Learn to Love Frustration
programming is frustrating. If you disagree, email me. It should be frustrating, it means it’s challenging – frustration oriented programming transcends language and time. It should be taught and encouraged.
Just the other day I copied a dependency to a new location, changed all the files linking to it, but then edited the old file, confused why the changes weren’t being applied, finally realizing my error after thirty painful minutes (I was learning a new configuration language in my defense). Of course, I felt like an idiot, but I already knew I was an idiot so I just kept going. That’s the thing, I don’t get frustrated by programming, I almost seek the inevitable frustration of learning new languages and libraries and practices – I learned how to program during high school by myself on a caffeine binge at 4 in the morning on a school night debugging segmentation faults (I realize I sound really cool right now). It was painful. But I learned valuable lessons – check the most obvious problems first, compartmentalize potential failures, and eventually just use the debugger, it is there for a reason. I’m glad I did it though, because, sure, I didn’t know any better and was just messing around, but now it takes a lot to frustrate me, I dare you to try. I own undocumented APIs, null pointers and all things horrible because I’ve chased much dumber problems and wasted my time doing stupider things.
It’s frustration that makes programming a mystic and almost legendary profession. People wonder how programmers began, as if they woke up one morning and wrote the linux kernel, how I imagine others find their professions. Most other people will immediately throw their hands in the air and ask for help when encountering an unfamiliar problem (think parents and computers), but the programmer doesn’t – they have an uncanny ability to stare frustration down the throat and continue on. That’s how I started programming; debugging my computer problems turned into linux turned into bash turned into C. I was not magic. I just put in a lot of work and learned a lot – a lot about how I deal with frustration. I’m lucky, I deal marvelously with frustration – programmers need to.

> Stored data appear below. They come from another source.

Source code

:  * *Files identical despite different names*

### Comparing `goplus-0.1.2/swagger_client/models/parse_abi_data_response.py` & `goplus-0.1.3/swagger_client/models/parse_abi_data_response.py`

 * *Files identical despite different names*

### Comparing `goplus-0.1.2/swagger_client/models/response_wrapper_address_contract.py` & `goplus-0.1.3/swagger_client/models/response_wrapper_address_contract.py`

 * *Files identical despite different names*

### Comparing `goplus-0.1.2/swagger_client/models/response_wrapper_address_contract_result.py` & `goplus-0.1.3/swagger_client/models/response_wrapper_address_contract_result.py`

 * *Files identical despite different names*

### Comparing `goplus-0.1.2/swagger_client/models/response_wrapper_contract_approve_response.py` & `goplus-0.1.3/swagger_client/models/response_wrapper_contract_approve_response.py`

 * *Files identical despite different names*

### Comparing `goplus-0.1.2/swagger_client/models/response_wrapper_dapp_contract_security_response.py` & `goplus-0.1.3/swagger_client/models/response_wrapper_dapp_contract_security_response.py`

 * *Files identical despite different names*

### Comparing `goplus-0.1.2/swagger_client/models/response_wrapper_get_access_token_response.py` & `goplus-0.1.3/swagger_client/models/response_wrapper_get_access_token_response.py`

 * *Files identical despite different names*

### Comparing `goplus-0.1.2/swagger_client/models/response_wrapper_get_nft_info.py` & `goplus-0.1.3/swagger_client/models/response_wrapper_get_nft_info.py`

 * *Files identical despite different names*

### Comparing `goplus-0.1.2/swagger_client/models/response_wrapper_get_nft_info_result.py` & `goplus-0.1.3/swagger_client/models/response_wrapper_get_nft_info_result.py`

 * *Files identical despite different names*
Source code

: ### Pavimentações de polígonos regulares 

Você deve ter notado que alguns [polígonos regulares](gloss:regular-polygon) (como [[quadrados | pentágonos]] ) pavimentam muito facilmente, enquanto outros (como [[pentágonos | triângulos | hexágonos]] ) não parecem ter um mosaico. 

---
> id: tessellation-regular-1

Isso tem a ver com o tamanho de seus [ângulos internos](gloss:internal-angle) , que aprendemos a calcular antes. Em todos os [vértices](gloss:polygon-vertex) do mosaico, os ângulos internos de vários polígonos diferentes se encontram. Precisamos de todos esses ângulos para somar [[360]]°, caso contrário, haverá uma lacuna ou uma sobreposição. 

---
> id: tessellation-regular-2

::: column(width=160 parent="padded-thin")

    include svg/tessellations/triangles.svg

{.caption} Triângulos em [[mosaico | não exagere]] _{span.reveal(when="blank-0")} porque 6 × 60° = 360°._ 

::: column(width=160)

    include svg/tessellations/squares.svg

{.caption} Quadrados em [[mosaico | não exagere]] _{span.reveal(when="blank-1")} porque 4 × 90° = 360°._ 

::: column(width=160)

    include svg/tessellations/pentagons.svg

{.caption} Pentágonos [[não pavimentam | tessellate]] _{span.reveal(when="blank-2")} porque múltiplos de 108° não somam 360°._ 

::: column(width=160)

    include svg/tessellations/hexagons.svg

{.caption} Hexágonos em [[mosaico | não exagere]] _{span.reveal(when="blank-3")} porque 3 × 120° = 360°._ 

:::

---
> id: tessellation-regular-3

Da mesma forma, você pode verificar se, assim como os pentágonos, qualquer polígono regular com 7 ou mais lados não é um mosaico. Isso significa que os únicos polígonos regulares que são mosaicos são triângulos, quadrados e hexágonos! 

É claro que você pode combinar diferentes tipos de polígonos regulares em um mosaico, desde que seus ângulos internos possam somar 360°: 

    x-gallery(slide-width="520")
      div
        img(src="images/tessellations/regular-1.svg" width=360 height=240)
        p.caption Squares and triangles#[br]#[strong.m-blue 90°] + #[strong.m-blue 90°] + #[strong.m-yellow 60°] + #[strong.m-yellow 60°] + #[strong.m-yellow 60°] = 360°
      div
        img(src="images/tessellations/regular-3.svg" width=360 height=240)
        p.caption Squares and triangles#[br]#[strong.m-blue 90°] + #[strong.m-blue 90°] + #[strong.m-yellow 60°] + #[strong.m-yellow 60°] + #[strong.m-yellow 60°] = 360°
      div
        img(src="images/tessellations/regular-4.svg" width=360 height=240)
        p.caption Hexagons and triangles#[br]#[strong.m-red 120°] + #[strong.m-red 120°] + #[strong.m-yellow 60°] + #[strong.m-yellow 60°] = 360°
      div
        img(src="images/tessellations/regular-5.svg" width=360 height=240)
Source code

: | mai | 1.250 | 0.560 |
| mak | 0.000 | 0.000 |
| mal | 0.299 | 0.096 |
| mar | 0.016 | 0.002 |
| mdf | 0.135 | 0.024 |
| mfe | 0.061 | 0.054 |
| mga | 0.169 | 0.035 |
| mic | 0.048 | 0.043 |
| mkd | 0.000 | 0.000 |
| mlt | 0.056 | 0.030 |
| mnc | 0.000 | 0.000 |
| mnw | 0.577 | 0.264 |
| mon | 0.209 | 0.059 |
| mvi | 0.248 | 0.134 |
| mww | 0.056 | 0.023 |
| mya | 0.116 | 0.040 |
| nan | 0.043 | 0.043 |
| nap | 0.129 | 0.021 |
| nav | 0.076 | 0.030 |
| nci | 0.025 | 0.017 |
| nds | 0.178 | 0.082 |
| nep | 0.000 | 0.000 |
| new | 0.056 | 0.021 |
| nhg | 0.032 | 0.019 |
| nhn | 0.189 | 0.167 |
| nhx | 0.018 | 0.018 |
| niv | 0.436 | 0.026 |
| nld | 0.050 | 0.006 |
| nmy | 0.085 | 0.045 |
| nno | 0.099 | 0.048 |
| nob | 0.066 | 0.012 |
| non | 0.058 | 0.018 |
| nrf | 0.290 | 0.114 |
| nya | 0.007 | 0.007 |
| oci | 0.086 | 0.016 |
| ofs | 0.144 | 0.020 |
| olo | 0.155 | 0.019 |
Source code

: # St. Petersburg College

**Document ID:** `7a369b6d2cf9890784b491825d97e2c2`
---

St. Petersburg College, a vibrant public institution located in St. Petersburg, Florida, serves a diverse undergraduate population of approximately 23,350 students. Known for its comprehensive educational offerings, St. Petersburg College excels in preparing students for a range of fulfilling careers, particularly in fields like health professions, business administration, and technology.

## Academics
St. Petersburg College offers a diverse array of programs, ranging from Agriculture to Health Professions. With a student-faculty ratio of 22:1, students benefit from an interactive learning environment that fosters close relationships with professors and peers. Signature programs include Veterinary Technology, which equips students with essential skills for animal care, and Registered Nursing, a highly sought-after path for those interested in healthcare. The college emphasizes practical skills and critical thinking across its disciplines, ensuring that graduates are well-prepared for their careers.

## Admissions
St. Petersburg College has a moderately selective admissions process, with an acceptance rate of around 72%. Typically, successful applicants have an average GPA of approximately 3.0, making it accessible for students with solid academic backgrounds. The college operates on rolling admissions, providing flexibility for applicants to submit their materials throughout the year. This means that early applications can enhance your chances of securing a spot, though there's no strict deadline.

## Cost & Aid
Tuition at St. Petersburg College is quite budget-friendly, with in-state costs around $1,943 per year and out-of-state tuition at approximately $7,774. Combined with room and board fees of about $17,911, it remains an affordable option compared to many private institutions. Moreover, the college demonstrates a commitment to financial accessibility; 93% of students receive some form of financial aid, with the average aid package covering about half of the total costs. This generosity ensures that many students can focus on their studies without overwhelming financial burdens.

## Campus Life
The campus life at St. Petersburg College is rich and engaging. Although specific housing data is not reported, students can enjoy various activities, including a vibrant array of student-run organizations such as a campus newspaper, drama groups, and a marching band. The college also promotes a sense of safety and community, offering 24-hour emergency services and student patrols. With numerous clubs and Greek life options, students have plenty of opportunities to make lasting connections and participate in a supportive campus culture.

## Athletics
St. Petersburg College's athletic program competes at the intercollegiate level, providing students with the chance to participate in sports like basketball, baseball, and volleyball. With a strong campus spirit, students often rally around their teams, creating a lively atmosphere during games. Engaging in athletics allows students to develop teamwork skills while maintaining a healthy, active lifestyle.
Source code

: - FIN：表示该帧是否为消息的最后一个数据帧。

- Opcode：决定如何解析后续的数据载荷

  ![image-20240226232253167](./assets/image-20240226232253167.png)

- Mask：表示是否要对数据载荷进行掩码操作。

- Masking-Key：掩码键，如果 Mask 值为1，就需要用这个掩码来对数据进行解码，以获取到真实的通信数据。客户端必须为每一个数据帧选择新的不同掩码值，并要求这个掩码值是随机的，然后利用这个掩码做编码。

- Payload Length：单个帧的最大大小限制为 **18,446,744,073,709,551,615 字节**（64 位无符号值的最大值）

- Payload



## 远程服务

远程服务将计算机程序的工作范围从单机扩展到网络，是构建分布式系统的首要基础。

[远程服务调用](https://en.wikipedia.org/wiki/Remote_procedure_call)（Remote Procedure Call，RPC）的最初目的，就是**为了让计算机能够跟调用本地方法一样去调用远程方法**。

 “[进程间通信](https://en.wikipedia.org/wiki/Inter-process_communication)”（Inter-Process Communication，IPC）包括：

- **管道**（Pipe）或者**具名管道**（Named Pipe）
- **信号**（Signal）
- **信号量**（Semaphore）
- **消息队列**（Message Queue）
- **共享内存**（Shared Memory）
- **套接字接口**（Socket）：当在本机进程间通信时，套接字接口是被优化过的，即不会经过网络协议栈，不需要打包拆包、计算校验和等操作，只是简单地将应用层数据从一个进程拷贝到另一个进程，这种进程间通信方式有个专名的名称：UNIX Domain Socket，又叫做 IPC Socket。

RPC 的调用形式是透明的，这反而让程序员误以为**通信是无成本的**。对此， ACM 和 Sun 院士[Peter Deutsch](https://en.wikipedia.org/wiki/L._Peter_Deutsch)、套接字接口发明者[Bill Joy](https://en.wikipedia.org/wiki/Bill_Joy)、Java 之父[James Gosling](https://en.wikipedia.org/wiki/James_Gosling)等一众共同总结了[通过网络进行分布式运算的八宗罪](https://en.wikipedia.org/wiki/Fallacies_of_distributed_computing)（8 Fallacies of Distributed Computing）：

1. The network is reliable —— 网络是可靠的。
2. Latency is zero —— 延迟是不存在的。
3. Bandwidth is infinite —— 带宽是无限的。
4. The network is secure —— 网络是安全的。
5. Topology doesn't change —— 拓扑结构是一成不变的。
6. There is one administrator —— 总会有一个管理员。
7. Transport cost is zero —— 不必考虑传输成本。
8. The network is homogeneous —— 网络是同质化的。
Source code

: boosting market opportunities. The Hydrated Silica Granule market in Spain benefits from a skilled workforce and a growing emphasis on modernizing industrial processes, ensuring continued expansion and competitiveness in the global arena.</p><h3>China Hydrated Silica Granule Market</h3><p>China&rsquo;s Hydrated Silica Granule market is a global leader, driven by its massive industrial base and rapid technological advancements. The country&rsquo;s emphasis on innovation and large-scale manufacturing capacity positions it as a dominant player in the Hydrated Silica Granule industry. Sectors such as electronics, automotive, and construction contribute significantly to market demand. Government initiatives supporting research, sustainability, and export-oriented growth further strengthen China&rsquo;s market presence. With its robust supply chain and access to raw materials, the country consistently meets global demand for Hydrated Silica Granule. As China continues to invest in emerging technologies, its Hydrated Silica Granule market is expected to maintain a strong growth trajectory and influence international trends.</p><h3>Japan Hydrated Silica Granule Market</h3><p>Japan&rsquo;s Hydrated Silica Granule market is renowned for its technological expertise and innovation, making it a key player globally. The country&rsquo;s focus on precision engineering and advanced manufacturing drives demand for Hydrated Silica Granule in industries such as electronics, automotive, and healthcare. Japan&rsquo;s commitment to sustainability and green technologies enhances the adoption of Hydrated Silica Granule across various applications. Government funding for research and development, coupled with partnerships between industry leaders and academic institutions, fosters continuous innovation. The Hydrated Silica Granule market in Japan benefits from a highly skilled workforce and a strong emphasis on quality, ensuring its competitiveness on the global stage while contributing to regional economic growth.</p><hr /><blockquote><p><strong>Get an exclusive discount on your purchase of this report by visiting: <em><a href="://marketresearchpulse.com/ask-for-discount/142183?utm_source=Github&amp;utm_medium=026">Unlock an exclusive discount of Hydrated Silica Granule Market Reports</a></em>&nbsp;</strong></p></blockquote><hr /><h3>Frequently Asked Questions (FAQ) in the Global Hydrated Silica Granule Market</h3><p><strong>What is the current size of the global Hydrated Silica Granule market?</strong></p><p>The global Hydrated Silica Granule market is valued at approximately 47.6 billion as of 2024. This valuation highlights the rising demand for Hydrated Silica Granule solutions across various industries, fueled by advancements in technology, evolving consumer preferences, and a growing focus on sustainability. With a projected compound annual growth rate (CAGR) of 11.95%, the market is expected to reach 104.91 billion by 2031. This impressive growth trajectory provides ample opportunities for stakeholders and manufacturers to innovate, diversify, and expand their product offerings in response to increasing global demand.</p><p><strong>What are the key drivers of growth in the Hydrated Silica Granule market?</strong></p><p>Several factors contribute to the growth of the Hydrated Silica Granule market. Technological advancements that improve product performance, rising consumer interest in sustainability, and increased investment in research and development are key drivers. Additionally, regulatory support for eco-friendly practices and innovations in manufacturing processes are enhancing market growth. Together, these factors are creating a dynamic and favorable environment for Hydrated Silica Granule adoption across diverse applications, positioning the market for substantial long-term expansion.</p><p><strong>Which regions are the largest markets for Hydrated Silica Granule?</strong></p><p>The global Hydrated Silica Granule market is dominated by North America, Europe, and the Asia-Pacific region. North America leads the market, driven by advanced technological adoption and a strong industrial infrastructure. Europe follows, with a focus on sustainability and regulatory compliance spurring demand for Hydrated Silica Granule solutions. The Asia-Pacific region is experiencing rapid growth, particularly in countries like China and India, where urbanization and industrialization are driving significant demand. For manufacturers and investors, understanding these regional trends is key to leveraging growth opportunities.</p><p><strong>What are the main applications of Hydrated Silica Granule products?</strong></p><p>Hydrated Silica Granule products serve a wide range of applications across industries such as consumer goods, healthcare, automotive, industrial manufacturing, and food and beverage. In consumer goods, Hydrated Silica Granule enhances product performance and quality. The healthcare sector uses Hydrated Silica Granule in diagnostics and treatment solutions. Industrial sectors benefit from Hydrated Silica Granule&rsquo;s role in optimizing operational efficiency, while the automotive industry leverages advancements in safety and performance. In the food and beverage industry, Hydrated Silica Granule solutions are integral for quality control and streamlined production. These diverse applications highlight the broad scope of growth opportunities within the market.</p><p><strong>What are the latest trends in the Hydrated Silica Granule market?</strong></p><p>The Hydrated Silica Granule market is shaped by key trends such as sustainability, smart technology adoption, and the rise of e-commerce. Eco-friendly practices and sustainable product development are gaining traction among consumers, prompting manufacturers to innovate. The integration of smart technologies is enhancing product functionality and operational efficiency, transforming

This ability should be taught not just as a byproduct of computer science – frustration lies at the heart of all programming and in this imperfect science I believe it always will. No code is perfect, everything is broken, and it all fails spectacularly in the most surprising of ways. Students need to be taught how to cope with, seek, and love frustration, immunize themselves to it or else they will never be able to sustain a lifetime of learning as a programmer. If ever someone stops becoming frustrated, they probably aren’t challenging themselves, learning anything new, and they most definitely aren’t advancing computer science.
Ways to deal with frustration should be taught in schools. Not everything is magic, sometimes failure is necessary, especially in programming. But it’s not just in programming – I surmise that frustration is one of the root problems of America’s lack of budding scientists (but this calls for another post and actual research). No one wants to learn science because science has clear cut failure that frustrates students who aren’t used to coping. The failure and frustration in the sciences makes it hard and unapproachable. Students should be taught to deal with frustration productively, challenged to fail early on, and I hope it won’t be alone at 4 in the morning with a cup of coffee. Frustration is everywhere, learn to love it.